The CCC system has some components in common with the C-4 system, although they are not interchangeable. These components include the Electronic Control Module (ECM), which, as previously stated, controls many more functions than does its predecessor, an oxygen sensor system, an electronically controlled variable-mixture carburetor, a three-way catalytic converter, throttle position and coolant sensors, a Barometric Pressure Sensor (BARO), a Manifold Absolute Pressure Sensor (MAP) and a "Check Engine" light in the instrument panel.
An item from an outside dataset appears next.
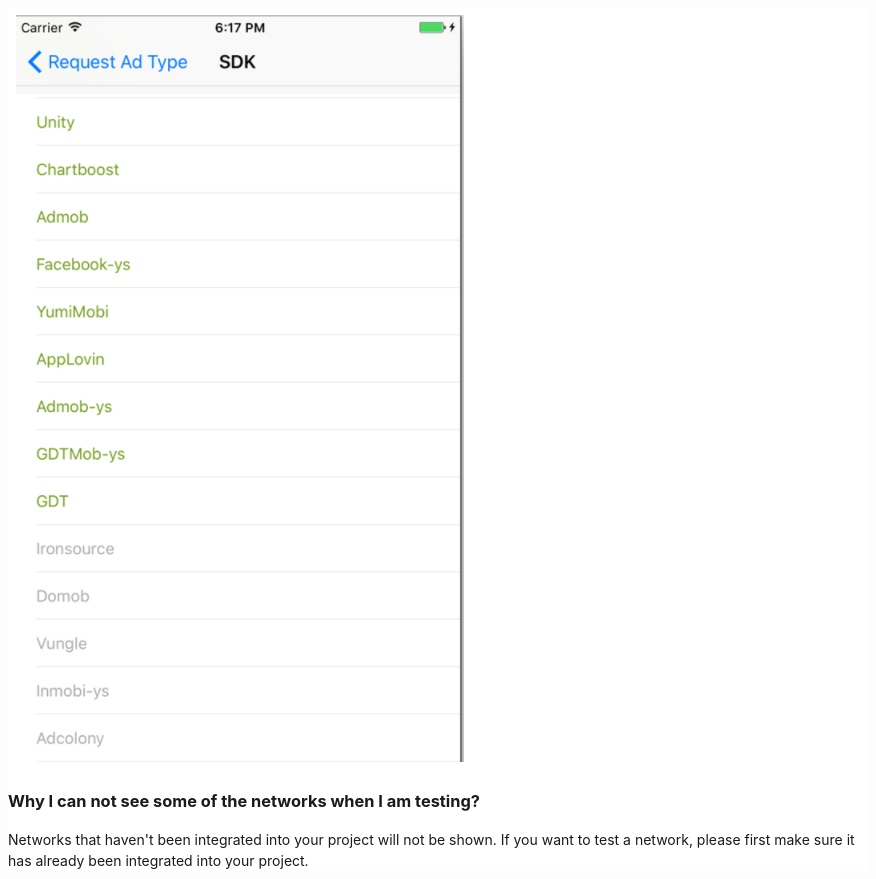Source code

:   ![not configured](imgs/020.png)

### Why I can not see some of the networks when I am testing? 
Networks that haven't been integrated into your project will not be shown. If you want to test a network, please first make sure it has already been integrated into your project.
Components unique to the CCC system include the Air Injection Reaction (AIR) management system, a charcoal canister purge solenoid, EGR valve controls, a vehicle speed sensor (in the instrument panel), a transmission converter clutch solenoid (only on models with automatic transaxle), idle speed control and Electronic Spark Control (ESC).

The ECM, in addition to monitoring sensors and sending out a control signal to the carburetor, also controls the following components or sub-systems: charcoal canister purge control, the AIR system, idle speed, automatic transaxle converter lock-up, distributor ignition timing, the EGR valve, and the air conditioner converter clutch.

The EGR valve control solenoid is activated by the ECM in a fashion similar to that of the charcoal canister purge solenoid described earlier in this section. When the engine is cold, the ECM energizes the solenoid, which blocks the vacuum signal to the EGR valve. When the engine is warm, the ECM de-energizes the solenoid and the vacuum signal is allowed to reach and then activate the EGR valve.

The Transmission Converter Clutch (TCC) lock is controlled by the ECM through an electrical solenoid in the automatic transaxle. When the vehicle speed sensor in the dash signals the ECM that the car has attained the pre-determined speed, the ECM energizes the solenoid which then allows the torque converter to mechanically couple the engine to the transaxle. When the brake pedal is pushed, or during deceleration or passing, etc., the ECM returns the transaxle to fluid drive.

The idle speed control adjusts the idle speed to all particular engine load conditions and will lower the idle under no-load or low-load conditions in order to conserve fuel.